Copy, from the data below, each line that has the word "amount".

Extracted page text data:

○ ○ ○ ○ ○ ○ ○

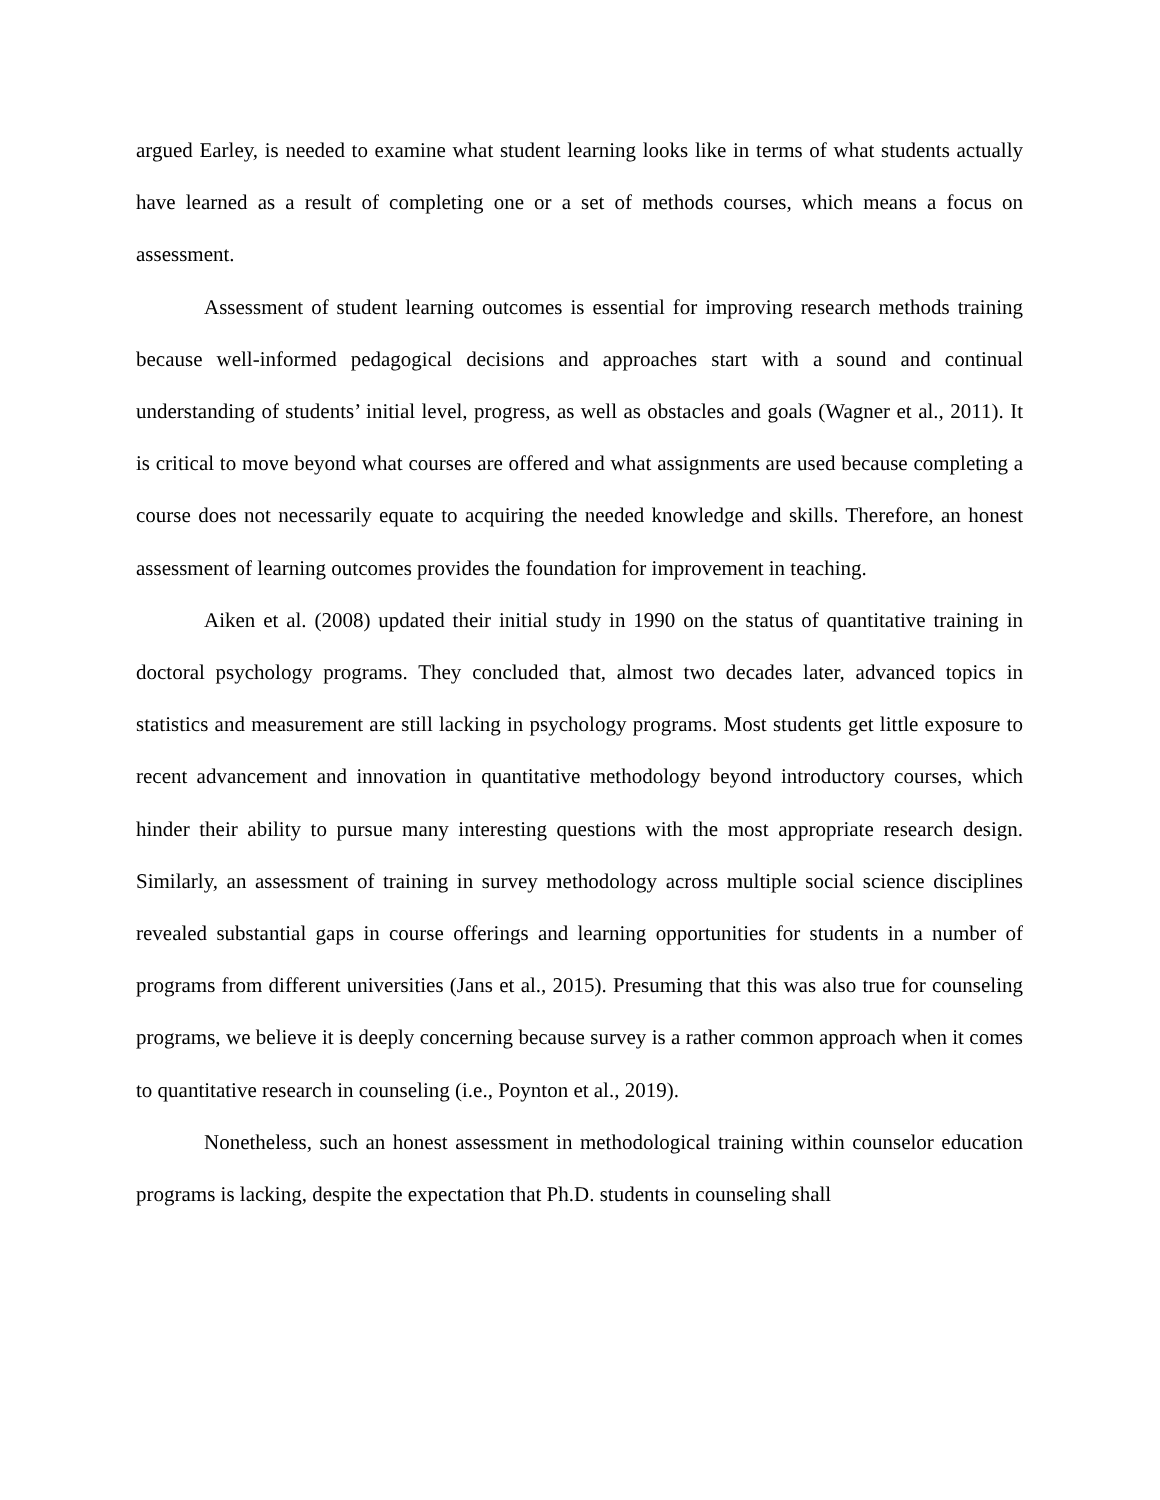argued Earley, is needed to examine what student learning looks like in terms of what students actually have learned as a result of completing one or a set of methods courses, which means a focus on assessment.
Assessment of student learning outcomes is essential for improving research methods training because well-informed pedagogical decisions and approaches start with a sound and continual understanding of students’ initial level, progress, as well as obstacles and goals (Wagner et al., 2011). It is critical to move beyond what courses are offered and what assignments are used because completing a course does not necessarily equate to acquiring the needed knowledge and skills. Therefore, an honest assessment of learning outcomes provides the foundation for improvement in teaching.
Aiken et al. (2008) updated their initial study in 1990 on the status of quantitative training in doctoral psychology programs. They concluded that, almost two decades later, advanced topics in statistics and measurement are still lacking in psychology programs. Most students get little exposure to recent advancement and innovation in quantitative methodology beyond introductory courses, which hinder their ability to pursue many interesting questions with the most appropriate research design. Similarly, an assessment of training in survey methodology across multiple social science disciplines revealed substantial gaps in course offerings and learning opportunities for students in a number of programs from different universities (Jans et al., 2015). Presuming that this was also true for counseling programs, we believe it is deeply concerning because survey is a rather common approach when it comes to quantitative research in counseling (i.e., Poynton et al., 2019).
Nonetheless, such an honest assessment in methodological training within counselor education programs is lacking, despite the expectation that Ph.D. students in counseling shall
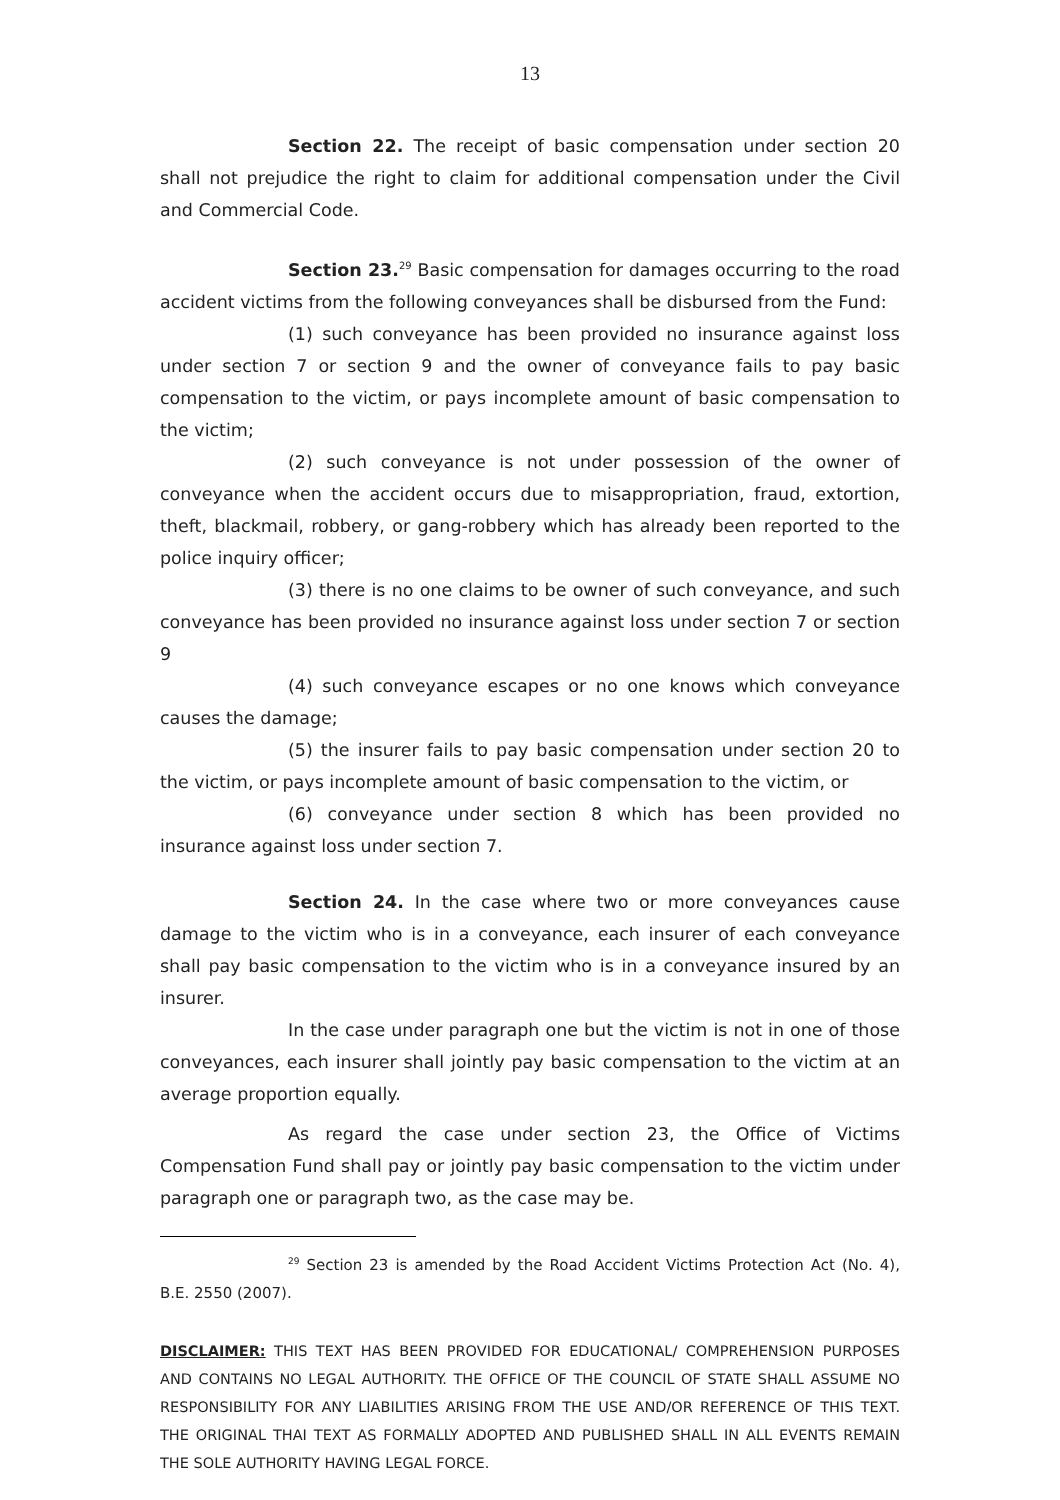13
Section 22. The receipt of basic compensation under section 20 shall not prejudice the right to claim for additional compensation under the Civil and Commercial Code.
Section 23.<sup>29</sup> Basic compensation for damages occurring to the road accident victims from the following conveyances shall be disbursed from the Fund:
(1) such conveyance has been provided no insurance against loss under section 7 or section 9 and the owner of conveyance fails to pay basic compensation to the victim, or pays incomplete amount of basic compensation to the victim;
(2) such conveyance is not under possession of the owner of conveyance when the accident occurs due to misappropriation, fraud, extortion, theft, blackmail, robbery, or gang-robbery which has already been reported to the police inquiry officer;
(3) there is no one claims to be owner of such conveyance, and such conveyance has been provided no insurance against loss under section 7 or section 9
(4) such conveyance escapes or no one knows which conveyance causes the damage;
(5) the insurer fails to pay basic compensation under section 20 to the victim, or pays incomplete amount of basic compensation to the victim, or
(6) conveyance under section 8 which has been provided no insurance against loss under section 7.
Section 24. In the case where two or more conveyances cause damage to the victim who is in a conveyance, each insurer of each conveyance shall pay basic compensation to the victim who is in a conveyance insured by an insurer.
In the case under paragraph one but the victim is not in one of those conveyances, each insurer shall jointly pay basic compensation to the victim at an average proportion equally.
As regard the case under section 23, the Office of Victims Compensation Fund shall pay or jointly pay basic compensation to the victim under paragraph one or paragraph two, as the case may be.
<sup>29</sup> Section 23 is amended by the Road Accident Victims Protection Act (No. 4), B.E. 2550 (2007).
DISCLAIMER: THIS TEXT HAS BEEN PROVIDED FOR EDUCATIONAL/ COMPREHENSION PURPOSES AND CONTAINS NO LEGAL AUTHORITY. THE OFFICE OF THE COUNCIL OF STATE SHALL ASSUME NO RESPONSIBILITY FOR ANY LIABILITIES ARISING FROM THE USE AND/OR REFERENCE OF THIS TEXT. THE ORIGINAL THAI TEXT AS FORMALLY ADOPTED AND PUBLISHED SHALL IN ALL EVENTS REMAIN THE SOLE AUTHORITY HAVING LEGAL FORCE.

○ ○ ○ ○ ○ ○ ○

■ EXERCISE OUTPUT
(1) such conveyance has been provided no insurance against loss under section 7 or section 9 and the owner of conveyance fails to pay basic compensation to the victim, or pays incomplete amount of basic compensation to the victim;
(5) the insurer fails to pay basic compensation under section 20 to the victim, or pays incomplete amount of basic compensation to the victim, or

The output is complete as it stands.